As I often say at the end of funerals, “God built us to need food regularly. God built us to love stories. So we’re gathering for a meal to tell stories about the one we loved and lost.”
The trouble is, when we’re troubled, we forget to eat. And then we get in trouble.
With the lack of food and fluids, our bodies get weak. Our minds can’t handle the pressure well. In the fatigue and feeling of stress, we get angry, we get desperate. We say what we don’t really mean. We do what we don’t really want.

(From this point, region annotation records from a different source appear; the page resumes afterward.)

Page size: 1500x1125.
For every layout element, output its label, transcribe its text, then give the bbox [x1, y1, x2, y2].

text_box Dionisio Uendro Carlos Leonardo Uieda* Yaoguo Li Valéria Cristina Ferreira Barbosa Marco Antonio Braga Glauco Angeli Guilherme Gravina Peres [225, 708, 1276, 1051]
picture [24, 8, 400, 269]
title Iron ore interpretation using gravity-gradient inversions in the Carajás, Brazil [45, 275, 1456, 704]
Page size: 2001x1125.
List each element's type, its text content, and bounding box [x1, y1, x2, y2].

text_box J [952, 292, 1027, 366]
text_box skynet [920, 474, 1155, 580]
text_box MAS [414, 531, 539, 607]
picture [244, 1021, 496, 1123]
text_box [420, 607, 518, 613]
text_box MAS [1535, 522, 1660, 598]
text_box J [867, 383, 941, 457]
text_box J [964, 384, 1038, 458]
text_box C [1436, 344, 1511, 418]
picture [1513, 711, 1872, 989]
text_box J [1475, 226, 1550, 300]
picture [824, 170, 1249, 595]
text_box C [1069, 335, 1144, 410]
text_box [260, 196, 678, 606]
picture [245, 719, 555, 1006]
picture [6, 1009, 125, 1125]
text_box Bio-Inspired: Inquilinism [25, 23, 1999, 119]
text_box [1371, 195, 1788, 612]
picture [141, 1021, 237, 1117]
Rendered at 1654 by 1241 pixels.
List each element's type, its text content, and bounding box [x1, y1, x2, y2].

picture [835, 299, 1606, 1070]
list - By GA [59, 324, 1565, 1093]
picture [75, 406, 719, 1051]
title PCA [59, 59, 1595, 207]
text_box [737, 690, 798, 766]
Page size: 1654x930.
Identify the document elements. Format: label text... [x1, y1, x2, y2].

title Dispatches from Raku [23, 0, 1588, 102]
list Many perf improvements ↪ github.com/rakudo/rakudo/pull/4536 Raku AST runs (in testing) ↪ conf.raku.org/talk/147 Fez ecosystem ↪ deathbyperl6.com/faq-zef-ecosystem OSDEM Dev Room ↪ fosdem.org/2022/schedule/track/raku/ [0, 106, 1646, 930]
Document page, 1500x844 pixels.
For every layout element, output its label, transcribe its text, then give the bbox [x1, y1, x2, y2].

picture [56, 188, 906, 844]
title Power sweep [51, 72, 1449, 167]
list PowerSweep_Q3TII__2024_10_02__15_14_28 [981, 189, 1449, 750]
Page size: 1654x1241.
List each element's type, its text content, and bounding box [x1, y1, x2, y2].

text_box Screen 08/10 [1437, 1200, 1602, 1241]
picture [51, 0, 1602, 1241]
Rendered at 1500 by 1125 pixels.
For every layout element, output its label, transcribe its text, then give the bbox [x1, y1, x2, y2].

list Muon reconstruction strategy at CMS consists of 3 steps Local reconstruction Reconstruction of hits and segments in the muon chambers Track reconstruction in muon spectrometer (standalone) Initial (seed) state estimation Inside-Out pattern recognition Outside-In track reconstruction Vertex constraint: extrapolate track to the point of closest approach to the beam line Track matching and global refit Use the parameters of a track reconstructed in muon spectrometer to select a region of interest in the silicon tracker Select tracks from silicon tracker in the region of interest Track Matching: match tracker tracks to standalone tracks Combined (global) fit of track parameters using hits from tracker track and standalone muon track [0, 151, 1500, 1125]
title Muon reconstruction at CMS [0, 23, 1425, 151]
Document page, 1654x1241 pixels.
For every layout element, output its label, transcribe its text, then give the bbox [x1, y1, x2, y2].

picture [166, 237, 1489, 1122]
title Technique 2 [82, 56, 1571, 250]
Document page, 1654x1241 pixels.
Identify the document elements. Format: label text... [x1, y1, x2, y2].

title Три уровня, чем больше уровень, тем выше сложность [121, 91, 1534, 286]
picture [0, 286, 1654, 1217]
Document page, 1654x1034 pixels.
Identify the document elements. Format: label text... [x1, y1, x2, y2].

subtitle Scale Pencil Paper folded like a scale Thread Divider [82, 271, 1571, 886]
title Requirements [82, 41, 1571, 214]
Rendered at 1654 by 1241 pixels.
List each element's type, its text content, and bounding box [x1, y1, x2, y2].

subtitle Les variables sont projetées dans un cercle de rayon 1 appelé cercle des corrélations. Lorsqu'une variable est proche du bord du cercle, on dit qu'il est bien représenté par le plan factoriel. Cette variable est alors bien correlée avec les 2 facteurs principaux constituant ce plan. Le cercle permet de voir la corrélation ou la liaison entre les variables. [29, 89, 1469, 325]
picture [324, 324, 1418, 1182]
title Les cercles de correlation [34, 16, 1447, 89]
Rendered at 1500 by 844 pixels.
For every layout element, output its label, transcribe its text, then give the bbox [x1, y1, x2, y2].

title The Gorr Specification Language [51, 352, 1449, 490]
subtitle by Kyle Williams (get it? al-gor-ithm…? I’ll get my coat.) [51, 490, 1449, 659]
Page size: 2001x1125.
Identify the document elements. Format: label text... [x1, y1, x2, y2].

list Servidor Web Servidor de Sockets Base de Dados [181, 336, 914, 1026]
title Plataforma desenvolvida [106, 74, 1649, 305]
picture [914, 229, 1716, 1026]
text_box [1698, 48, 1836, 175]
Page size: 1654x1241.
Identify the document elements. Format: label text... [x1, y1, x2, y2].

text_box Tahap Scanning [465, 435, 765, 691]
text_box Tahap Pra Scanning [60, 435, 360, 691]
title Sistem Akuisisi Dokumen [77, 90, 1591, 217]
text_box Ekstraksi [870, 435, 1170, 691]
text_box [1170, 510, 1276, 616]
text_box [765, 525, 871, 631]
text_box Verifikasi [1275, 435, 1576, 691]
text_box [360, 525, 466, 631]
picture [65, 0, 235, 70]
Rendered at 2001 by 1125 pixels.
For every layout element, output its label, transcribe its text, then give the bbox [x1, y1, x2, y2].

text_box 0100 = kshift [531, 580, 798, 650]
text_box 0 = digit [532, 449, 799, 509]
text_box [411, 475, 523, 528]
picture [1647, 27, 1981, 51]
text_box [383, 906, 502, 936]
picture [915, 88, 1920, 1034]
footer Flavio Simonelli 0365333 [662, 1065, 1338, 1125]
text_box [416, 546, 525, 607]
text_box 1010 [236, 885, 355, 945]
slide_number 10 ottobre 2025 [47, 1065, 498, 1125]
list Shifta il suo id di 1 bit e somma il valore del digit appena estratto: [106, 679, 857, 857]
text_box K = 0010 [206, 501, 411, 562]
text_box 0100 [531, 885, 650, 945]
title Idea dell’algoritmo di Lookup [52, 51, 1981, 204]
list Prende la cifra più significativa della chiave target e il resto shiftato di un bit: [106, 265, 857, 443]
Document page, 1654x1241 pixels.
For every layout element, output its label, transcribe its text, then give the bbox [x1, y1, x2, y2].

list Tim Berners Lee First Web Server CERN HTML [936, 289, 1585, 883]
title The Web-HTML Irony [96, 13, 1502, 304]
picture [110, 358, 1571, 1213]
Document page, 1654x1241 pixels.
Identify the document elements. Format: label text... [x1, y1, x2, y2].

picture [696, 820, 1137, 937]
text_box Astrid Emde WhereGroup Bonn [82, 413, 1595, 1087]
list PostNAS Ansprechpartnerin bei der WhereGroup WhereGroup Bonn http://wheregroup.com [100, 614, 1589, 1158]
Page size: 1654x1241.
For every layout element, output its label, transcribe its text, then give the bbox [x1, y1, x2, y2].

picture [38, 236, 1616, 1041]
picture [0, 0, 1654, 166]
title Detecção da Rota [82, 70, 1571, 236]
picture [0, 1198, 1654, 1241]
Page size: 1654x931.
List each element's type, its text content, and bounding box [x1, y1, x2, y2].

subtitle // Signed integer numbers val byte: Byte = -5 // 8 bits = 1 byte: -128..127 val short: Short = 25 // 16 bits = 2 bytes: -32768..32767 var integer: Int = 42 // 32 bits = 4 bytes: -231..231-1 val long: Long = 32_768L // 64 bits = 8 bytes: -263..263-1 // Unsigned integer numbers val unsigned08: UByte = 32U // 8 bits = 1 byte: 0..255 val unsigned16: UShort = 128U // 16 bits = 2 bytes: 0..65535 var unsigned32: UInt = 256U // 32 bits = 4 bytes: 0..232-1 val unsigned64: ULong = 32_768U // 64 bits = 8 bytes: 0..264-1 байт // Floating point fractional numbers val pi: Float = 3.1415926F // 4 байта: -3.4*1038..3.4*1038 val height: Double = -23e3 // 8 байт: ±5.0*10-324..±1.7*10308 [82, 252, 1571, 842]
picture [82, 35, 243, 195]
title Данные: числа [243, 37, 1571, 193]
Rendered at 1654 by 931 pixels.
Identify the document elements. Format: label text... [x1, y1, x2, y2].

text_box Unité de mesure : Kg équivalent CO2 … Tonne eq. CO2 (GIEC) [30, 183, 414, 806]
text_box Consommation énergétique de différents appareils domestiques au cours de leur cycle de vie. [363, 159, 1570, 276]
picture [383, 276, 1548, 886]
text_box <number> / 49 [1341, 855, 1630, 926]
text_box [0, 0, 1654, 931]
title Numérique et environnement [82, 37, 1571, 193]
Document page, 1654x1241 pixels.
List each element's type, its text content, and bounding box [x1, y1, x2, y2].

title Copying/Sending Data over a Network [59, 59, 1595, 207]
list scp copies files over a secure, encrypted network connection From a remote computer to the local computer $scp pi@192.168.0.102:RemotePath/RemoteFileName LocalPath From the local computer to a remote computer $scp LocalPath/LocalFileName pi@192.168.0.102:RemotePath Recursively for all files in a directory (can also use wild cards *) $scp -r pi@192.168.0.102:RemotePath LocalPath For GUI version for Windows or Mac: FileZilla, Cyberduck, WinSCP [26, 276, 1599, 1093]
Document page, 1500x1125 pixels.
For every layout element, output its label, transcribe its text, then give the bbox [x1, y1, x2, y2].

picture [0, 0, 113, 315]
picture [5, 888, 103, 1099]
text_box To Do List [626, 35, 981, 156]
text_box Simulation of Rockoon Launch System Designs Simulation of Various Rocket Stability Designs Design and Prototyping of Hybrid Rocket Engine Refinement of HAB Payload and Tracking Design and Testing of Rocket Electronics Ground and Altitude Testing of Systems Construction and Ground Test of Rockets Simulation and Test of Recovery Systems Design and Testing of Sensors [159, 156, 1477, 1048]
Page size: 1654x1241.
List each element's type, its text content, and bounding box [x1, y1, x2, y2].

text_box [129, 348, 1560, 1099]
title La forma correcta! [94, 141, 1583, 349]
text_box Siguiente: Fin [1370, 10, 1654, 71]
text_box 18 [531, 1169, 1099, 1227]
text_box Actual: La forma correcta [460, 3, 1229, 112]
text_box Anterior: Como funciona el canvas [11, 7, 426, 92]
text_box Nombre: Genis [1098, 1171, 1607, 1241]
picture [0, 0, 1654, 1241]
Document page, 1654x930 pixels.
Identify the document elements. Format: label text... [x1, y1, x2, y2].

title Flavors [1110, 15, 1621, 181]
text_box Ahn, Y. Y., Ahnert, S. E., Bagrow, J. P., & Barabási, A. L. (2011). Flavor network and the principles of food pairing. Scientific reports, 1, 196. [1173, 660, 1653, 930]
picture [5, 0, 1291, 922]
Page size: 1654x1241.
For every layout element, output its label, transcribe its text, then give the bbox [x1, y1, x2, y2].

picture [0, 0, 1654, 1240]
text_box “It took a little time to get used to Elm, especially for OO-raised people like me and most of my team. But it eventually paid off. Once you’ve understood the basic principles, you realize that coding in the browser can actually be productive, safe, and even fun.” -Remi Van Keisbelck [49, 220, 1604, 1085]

That’s what happened to Elijah.
He was an Old Testament Prophet.
Many of us have a picture on our heads when I say that. We see a haggard bearded man who looks angry, speaking words of woe and destruction.
Which was sometimes true.
Not because prophets were angry by nature, but because they had to carry God’s words. And God’s words weren’t angry by nature. In fact, his deepest desire it to love and to bless.
But when the people he loved rejected his attempts to bless them time after time after time, and they chose to run the other direction, to flirt with other gods, to give their hearts to images of wood and stone, then God drew lines. He spoke out consequences.
And prophets are the ones who carry that message.
If you keep running, you’ll find yourself wrecked.
If you come back home, you’ll find yourself rest.